* What is asked: Please copy the records below word for word, from the line that contains "pose: elev=311.4 azim=302.4" through the line that contains "Dot at: (247, 279)", with both of those lines included. Leave the pictures out of your copy.

* Extracted entries:
>> start

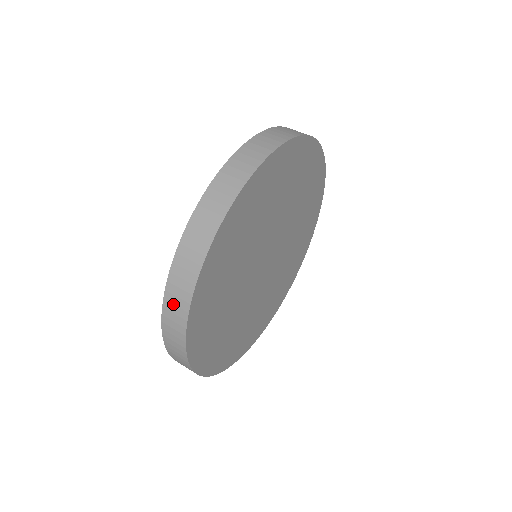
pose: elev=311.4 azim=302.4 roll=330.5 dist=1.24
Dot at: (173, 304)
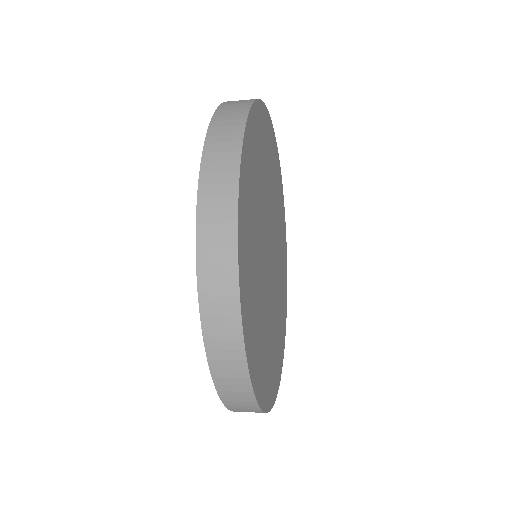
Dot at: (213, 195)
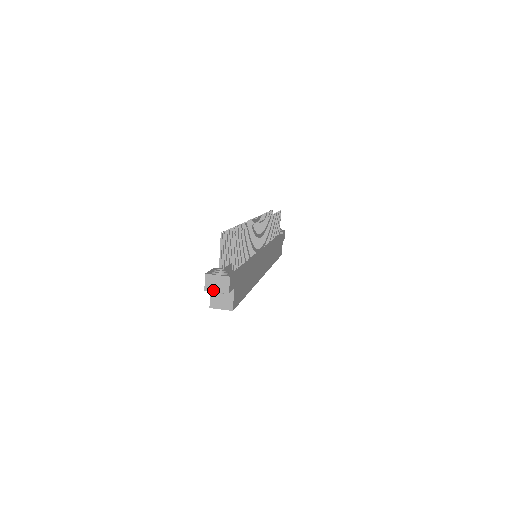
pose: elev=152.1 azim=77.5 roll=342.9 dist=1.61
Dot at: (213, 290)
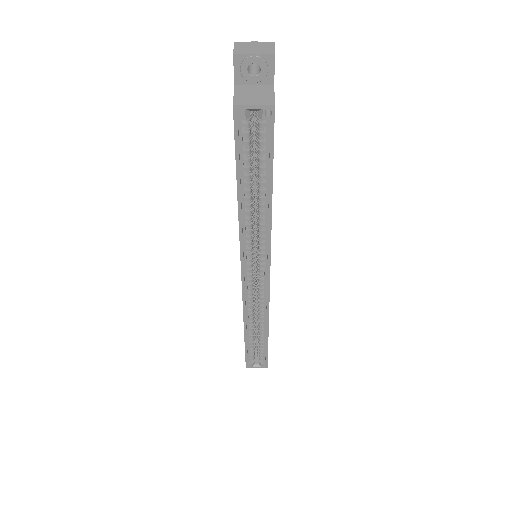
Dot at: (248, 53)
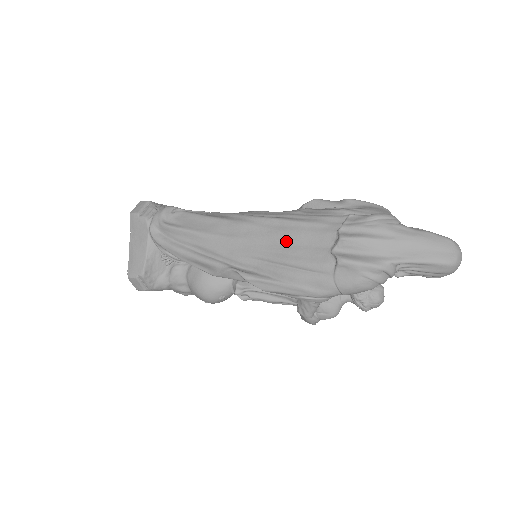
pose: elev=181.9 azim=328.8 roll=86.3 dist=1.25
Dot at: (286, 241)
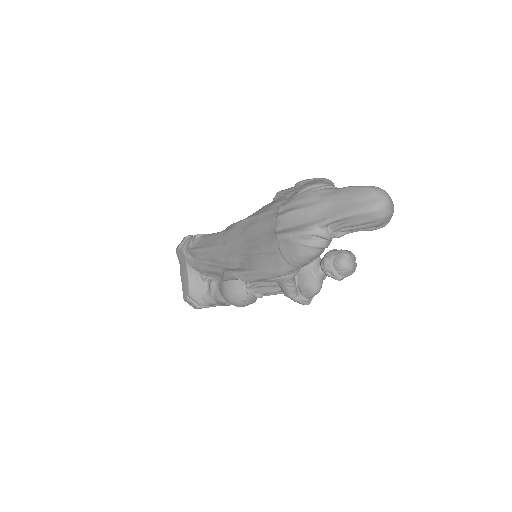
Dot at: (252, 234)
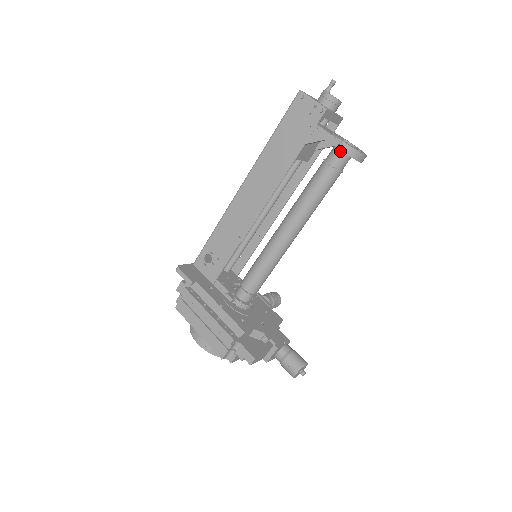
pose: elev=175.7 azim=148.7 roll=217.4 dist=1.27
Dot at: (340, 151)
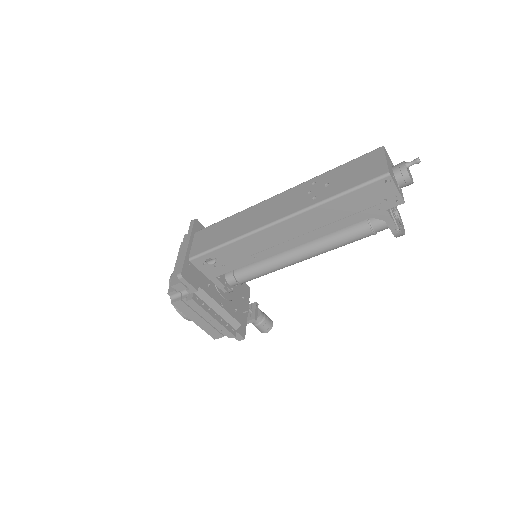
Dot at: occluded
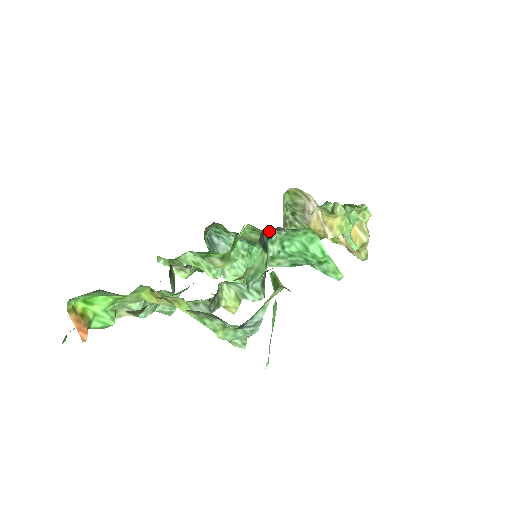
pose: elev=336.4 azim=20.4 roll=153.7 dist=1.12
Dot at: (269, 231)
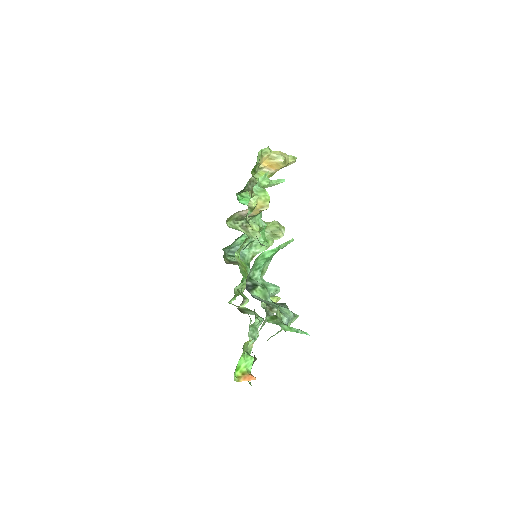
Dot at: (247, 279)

>> end
>> start

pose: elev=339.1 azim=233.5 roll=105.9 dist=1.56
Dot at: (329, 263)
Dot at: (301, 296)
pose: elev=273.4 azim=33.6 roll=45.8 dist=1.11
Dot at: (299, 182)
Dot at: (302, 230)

>> end

* Solution to the exercise:
pose: elev=311.4 azim=302.4 roll=330.5 dist=1.24
Dot at: (173, 304)
Dot at: (213, 195)
pose: elev=152.1 azim=77.5 roll=342.9 dist=1.61
Dot at: (213, 290)
Dot at: (248, 53)
pose: elev=181.9 azim=328.8 roll=86.3 dist=1.25
Dot at: (286, 241)
Dot at: (252, 234)
pose: elev=175.7 azim=148.7 roll=217.4 dist=1.27
Dot at: (340, 151)
Dot at: occluded
pose: elev=336.4 azim=20.4 roll=153.7 dist=1.12
Dot at: (269, 231)
Dot at: (247, 279)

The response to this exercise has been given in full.